What you need to do
Among the records that follow, how many lines contain the word "Monitoring"? Give the number and no other words.

Raw data

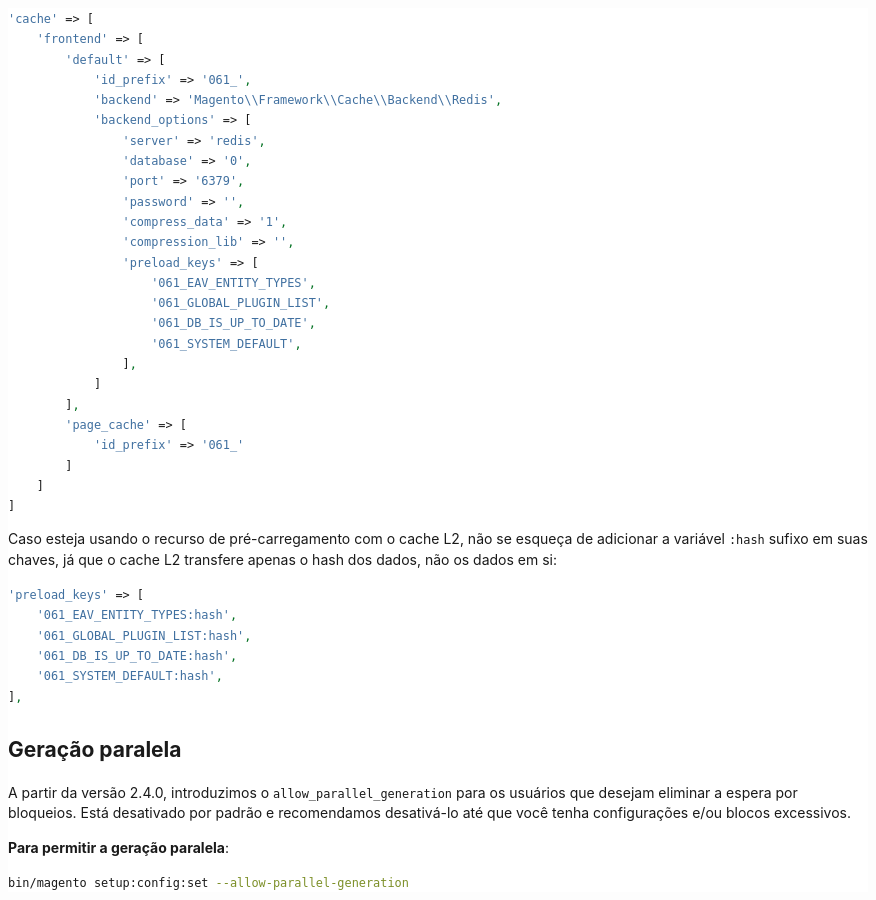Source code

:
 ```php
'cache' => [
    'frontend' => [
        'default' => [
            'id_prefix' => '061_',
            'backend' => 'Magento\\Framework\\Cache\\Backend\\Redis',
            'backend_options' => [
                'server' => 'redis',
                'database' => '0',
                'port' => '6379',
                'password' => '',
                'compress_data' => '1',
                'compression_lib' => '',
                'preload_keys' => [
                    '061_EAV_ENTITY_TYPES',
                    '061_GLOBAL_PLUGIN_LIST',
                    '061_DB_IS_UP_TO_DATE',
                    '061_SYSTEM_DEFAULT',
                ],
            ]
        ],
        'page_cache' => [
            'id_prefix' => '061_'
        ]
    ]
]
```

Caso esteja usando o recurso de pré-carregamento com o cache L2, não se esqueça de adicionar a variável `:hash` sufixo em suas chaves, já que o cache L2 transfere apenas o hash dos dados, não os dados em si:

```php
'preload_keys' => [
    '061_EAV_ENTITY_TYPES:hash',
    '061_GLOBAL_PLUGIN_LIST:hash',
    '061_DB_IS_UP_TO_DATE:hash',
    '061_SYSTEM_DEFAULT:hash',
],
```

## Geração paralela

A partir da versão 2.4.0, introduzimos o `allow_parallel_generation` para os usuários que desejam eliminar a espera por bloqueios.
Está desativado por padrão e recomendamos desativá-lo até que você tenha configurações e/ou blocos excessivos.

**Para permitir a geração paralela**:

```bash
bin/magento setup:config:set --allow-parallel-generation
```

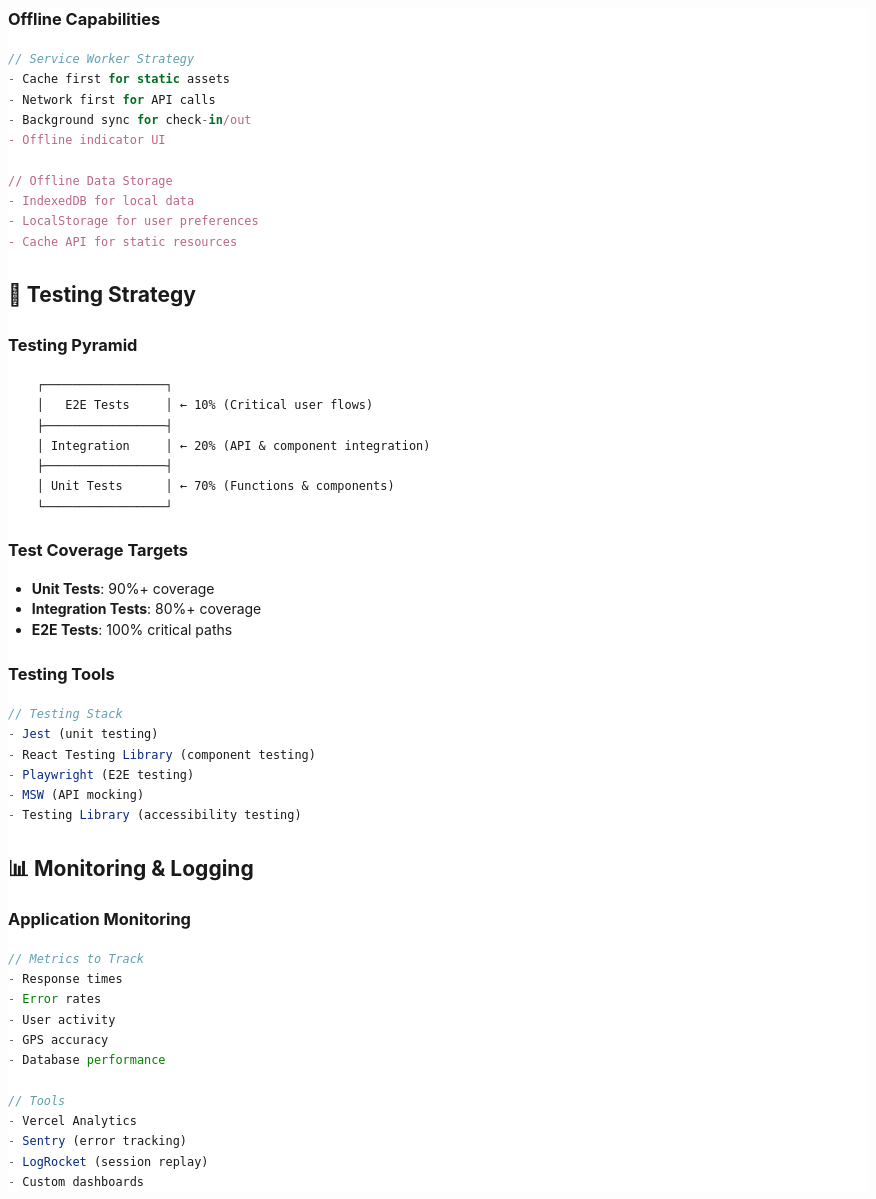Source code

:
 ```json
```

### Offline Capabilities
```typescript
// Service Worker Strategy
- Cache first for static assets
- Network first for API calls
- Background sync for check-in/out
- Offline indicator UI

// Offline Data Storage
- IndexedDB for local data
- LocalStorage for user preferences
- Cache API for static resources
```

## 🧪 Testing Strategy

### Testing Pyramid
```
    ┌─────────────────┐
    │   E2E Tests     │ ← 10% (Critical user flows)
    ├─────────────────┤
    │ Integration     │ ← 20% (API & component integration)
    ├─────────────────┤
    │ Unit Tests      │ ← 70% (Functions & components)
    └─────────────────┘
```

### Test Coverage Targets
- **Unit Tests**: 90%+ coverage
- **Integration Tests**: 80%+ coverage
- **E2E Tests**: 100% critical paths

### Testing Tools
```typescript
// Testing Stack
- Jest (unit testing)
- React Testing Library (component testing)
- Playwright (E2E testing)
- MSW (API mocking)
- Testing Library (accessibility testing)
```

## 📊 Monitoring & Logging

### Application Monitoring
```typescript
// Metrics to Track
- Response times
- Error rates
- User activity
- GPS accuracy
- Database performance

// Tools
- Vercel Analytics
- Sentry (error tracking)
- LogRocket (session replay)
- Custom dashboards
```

Solution to this task
2